Pandemi COVID-19 adalah musibah bagi kita semua. Berawal dari Wuhan pada Desember lalu, kini sudah lebih dari 1.000.000 kasus terkonfirmasi dengan lebih dari 50.000 kematian di seluruh dunia. Imbasnya, warga dunia diimbau beraktivitas dari rumah (WFH).
Indonesia sendiri per 4 April mencatatkan 2.092 kasus terkonfirmasi dan 25.408 pekerja ibu kota terkena PHK kerja. Tak ada kepastian sampai kapan ini berlangsung, hanya ada imbauan WFH yang diperpanjang per dua pekan. Reuters mencatat bahwa masa inkubasi dapat mencapai 27 hari dan New York Post mencatat bahwa virus dapat bertahan hingga 35 hari. Harga kebutuhan naik, semua dibeli lebih banyak, pendapatan tetap atau malah berkurang.

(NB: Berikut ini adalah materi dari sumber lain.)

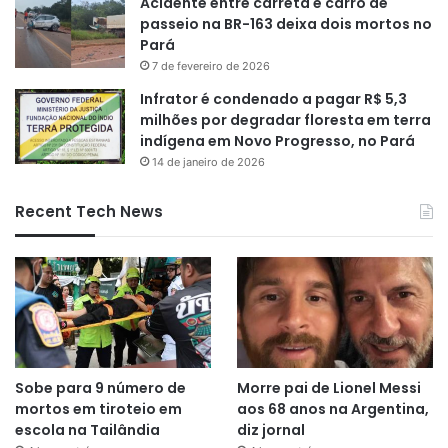
Acidente entre carreta e carro de
passeio na BR-163 deixa dois mortos no
Pará
7 de fevereiro de 2026
Infrator é condenado a pagar R$ 5,3
milhões por degradar floresta em terra
indígena em Novo Progresso, no Pará
14 de janeiro de 2026
Recent Tech News
Sobe para 9 número de
Morre pai de Lionel Messi
mortos em tiroteio em
aos 68 anos na Argentina,
escola na Tailândia
diz jornal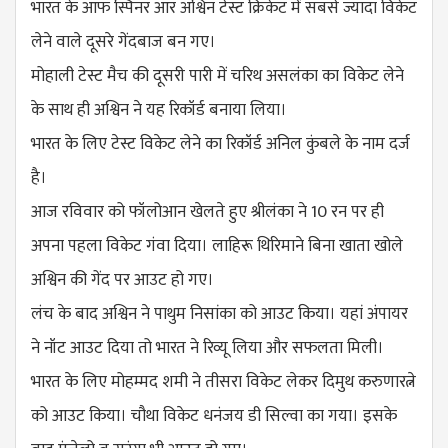
भारत के आफ स्पिनर आर ​अश्विन टेस्ट क्रिकेट में सबसे ज्यादा विकेट
लेने वाले दूसरे गेंदबाज बन गए।
मोहाली टेस्ट मैच की दूसरी पारी में चरिथ असलंका का विकेट लेने
के साथ ही अश्विन ने यह रिकॉर्ड बनाया लिया।
भारत के लिए टेस्ट विकेट लेने का रिकॉर्ड अनिल कुंबले के नाम दर्ज
है।
आज रविवार को फॉलोआन खेलते हुए श्रीलंका ने 10 रन पर ही
अपना पहला विकेट गंवा दिया। लाहिरू थिरिमाने बिना खाता खोले
अश्विन की गेंद पर आउट हो गए।
लंच के बाद अश्विन ने पाथुम निसांका को आउट किया। यहां अंपायर
ने नॉट आउट दिया तो भारत ने रिव्यू लिया और सफलता मिली।
भारत के लिए मोहम्मद शमी ने तीसरा विकेट लेकर दिमुथ करुणारत्ने
को आउट किया। चौथा विकेट धनंजय डी सिल्वा का गया। इसके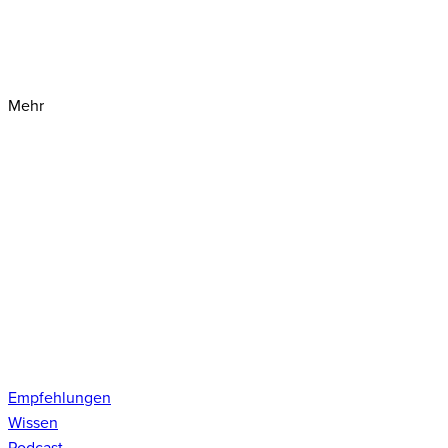
Mehr
Empfehlungen
Wissen
Podcast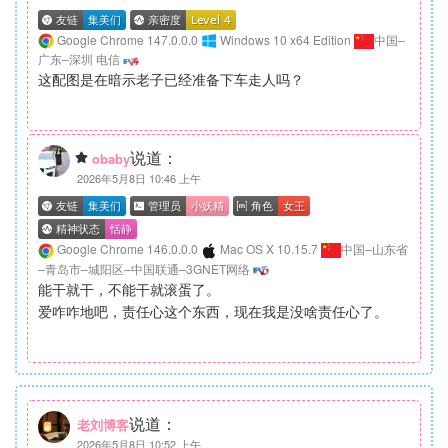
Google Chrome 147.0.0.0
Windows 10 x64 Edition
中国–
广东–深圳 电信
这配图是在暗示老子已经准备下车走人吗？
说道：
obaby
2026年5月8日 10:46 上午
Google Chrome 146.0.0.0
Mac OS X 10.15.7
中国–山东省
–青岛市–城阳区–中国联通–3GNET网络
能干就干，不能干就滚蛋了。
爱咋咋地吧，责任心这个东西，现在我是没啥责任心了。
说道：
老刘博客
2026年5月8日 10:52 上午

Bagaimana caranya agar keuangan sendiri dan negara sama-sama stabil?
Jangan panik dan termakan berita hoaks
Hidup harus realistis dan siap menghadapi kondisi terburuk, tetapi bukan berarti panik sampai mudah termakan berita hoaks. Pastikan berita yang diperoleh berasal dari sumber terpercaya, seperti rilis Pemerintah, media massa bereputasi baik, dan jurnal akademik berkualitas.
Tidak perlu menarik uang besar-besaran
Sebelum imbauan bekerja dari rumah, saya diajak menguras tabungan perbankan. Setelah mendengar arahan Presiden untuk menunda pembayaran pokok dan bunga hingga setahun, ajakan ini semakin banyak saya terima.
Di tengah pandemi, menghindari uang tunai adalah salah satu cara mencegah transmisi wabah. Pembelian daring pasti menggunakan pembayaran nontunai, ketika penjual air galon dan gas elpiji ke rumah pun banyak mendukung e-wallet seperti GoPay dan Ovo. Mengisi saldonya tentu membutuhkan saldo perbankan, bukan?
Soal penundaan kredit, ini hanya berlaku untuk sebagian kelompok, masa pemberlakuannya juga terus ditinjau berdasarkan perkembangan kondisi, dan tidak signifikan terhadap kesehatan permodalan perbankan. Bank Indonesia senantiasa memerintahkan pencadangan dan penguatan modal serta membatasi dana pihak ketiga yang boleh dipinjamkan sehingga likuiditas tetap sehat. Jadi, tak perlu panik industri perbankan kolaps sampai menarik uang besar-besaran karena justru inilah yang bisa menciptakan money rush. Likuiditas berkurang, suku bunga simpanan harus dinaikkan, benar-benar kolaps sang bank bukan karena pandemi melainkan oleh ulah panik nasabahnya.